Copy out the part of the trigonometry thread from "Somebody say answer" up to and including "θ = a/√(a^2+b^2)", swapping "brainliest" for "best answer".

Excerpt to read.
* * *
Question

Somebody say answer for this.
This is 9th grade TRIGONOMETRY lesson.
Definitely i will make u as brainliest.​

Answer 1

Step-by-step explanation:

Given :-

Sin θ = a/√(a^2+b^2)

To show:-

b sin θ = a cos θ

Solution:-

Method -1:-

See the attachment

Method-2:-

Given that

Sin θ = a /√(a^2+b^2)

On squaring both sides then

=>Sin^2 θ = (a/√(a^2+b^2)^2

=>Sin^2 θ = a^2/(a^2+b^2)

=>1 - Sin^2 θ = 1-[a^2/(a^2+b^2)]

=>1-Sin^2 θ =[ (a^2+b^2)-a^2]/(a^2+b^2)

=>1 - Sin^2 θ = [a^2+b^2-a^2)/(a^2+b^2)

=>1-Sin^2 θ = b^2/(a^2+b^2)

We know that

Sin^2θ + Cos^2 θ =1

=>Cos^2 θ = b^2/(a^2+b^2)

=>Cos θ = √[b^2/(a^2+b^2)]

=>Cos θ = b/√(a^2+b^2)

Now

Cos θ/ Sin θ

=>[b/√(a^2+b^2)]/[a/√(a^2+b^2)]

=>[b/√(a^2+b^2)]×[√(a^2+b^2)/a]

On cancelling √(a^2+b^2) then

=>b/a

=>Cos θ/ Sin θ = b/a

=>a Cos θ = b Sin θ

Therefore , b Sin θ = a Cos θ

Hence, Proved

Used formula:-

• Sin^2θ + Cos^2 θ = 1
* * *
Material supplied.

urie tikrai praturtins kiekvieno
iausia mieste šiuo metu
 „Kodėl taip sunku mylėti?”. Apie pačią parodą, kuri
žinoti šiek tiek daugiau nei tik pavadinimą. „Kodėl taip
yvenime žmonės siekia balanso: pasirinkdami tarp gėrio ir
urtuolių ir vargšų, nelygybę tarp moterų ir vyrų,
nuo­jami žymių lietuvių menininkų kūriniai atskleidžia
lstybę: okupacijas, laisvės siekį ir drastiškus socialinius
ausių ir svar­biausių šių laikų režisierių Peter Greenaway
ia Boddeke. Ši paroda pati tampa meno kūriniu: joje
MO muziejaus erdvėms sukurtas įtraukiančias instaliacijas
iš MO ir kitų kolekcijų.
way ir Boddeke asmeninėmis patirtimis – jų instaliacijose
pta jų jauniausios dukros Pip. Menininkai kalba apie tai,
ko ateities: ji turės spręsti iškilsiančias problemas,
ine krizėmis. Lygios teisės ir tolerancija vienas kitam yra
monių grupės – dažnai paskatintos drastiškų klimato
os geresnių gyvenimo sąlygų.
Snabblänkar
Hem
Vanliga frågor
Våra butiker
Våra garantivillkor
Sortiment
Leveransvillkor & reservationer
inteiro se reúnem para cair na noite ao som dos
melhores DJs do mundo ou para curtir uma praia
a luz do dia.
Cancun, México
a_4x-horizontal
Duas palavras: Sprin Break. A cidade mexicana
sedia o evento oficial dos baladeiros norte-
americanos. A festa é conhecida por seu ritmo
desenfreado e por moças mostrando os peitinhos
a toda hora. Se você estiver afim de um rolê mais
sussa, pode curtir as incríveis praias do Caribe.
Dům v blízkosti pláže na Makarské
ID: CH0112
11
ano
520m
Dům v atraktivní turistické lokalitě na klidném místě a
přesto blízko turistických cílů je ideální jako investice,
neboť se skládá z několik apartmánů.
* * *
Response to this task.
Somebody say answer for this.
This is 9th grade TRIGONOMETRY lesson.
Definitely i will make u as best answer.​

Answer 1

Step-by-step explanation:

Given :-

Sin θ = a/√(a^2+b^2)